Provided passage Block Start
Big Data Architectures — Lamdba & Kappa
To be a data-driven organization is still one of the top strategic priorities for any company in 2022. Data remains a key differentiator to create an edge in today’s market. From curating customer experience to achieving operational excellence data enables every initiative to support quick and informed decision making. People, usually relate being data-driven as the ability to store and process massive volumes of data however ensuring timely data and insights is equally crucial. For example, consider a fraudulent credit card transaction detection scenario in Banking & Financial Services (BFS) industry, an immediate notification trigger to the customer can prevent the fraud. The traditional batch (ETL) architectures are not capable to accommodate these low latency data requirements. The velocity of retrieval was not as important in the past, however with the increasing volume of streaming data, enterprises today need to design infrastructures to meet such aspects of big data.
The Big data buzz originally started with 3V’s (Volume, Variety and Velocity), however it has crossed over 40 Vs(42 V’s of Big Data & Data Science) today. Big data architecture handles the ingestion, processing and analysis of data that cannot be handled easily by traditional database systems. To address how the big data pipelines can be architected based on the velocity/speed requirements of the use cases, we will discuss two popular architectures here — Lambda and Kappa. But before getting into those, let’s first revisit the architectural approaches — batch and streaming.
Data Processing — Batch and Streaming
Batch Processing — In this approach, data is collected over a period of time in batches and then processed using transformation and aggregation functions, before moving it to analytical systems (DWH) or any database. Many legacy systems still run completely on batch processing as it is ideal for processing large datasets and implementing complex transformations using powerful tools. Some of the characteristics of batch processing are -
· Able to recalculate complete data from raw/ persistence layer based on the logic in data pipelines.
· Easy to implement complex logic using powerful tools available.
· The results computed are accurate. Queries are re-executed across the entire dataset in order to update results when new data arrive.
· Significant delays in data processing (depending on the job frequency)
· Data needs to be loaded and processed; hence the volume of processed data is limited by disk space of the platform.
Platforms — ETL/ELT tools,
Processing — Hadoop (map-reduce), Spark
Use cases — Payroll Processing, Credit Cards bill generation etc.
Figure-1 below, shows the traditional ETL and ELT architectures where batch processing is leveraged.
Streaming -
Streaming scenarios are event oriented. In event driven architecture, an event can be defined as “a significant change in state”. For example, an event could be a click on the website or any write/modify operation in the database that triggers a data stream which is processed in real time and before moving it to target systems. Streaming processing is ideal for scenarios that require speed and nimbleness. Some of the characteristics of streaming processing are -
· Data transformation such as aggregation, filtering etc. are executed on the fly.
· Difficult to implement the complex processing logic in data streams.
· Process data streams record-by-record as they arrive over time or based on the query windows size, so processing is not limited by disk space.
Provided passage Block End
Provided material Block Start
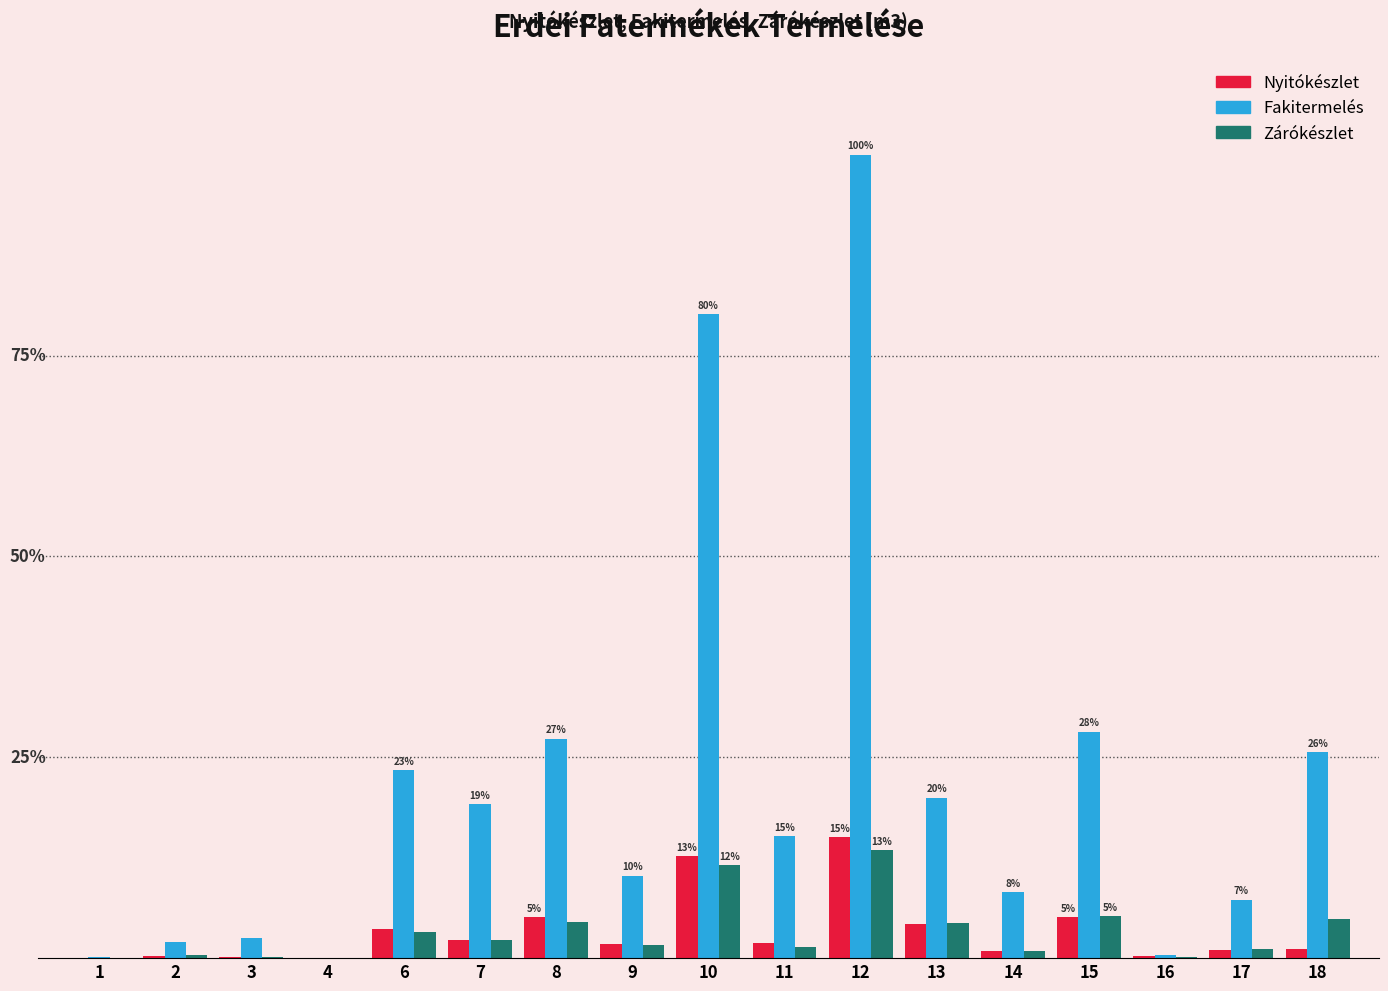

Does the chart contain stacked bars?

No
Provided material Block End
Provided material Block Start
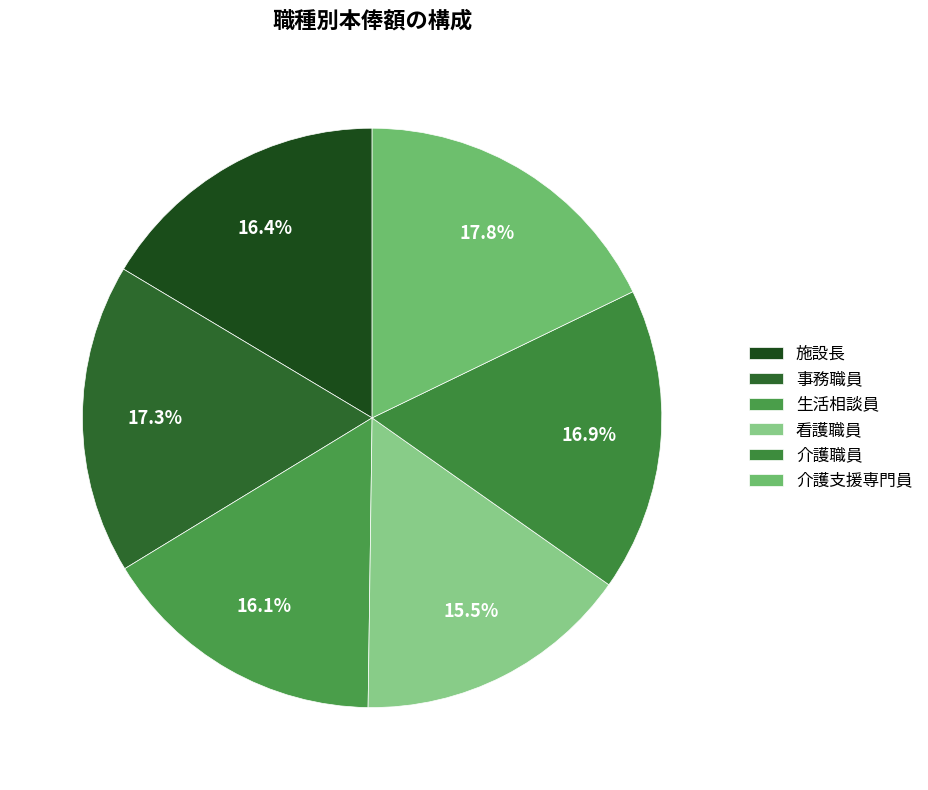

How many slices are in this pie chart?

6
Provided material Block End
## Directions
According to the big data architectures article, why is streaming processing not limited by disk space? Answer in one to three sentences.

## Worked solution
Streaming processing handles data streams record by record as they arrive over time, or according to the query window size, so disk space does not limit it. Batch processing is different: its data must be loaded and processed, so the volume it can handle is limited by the platform's disk space.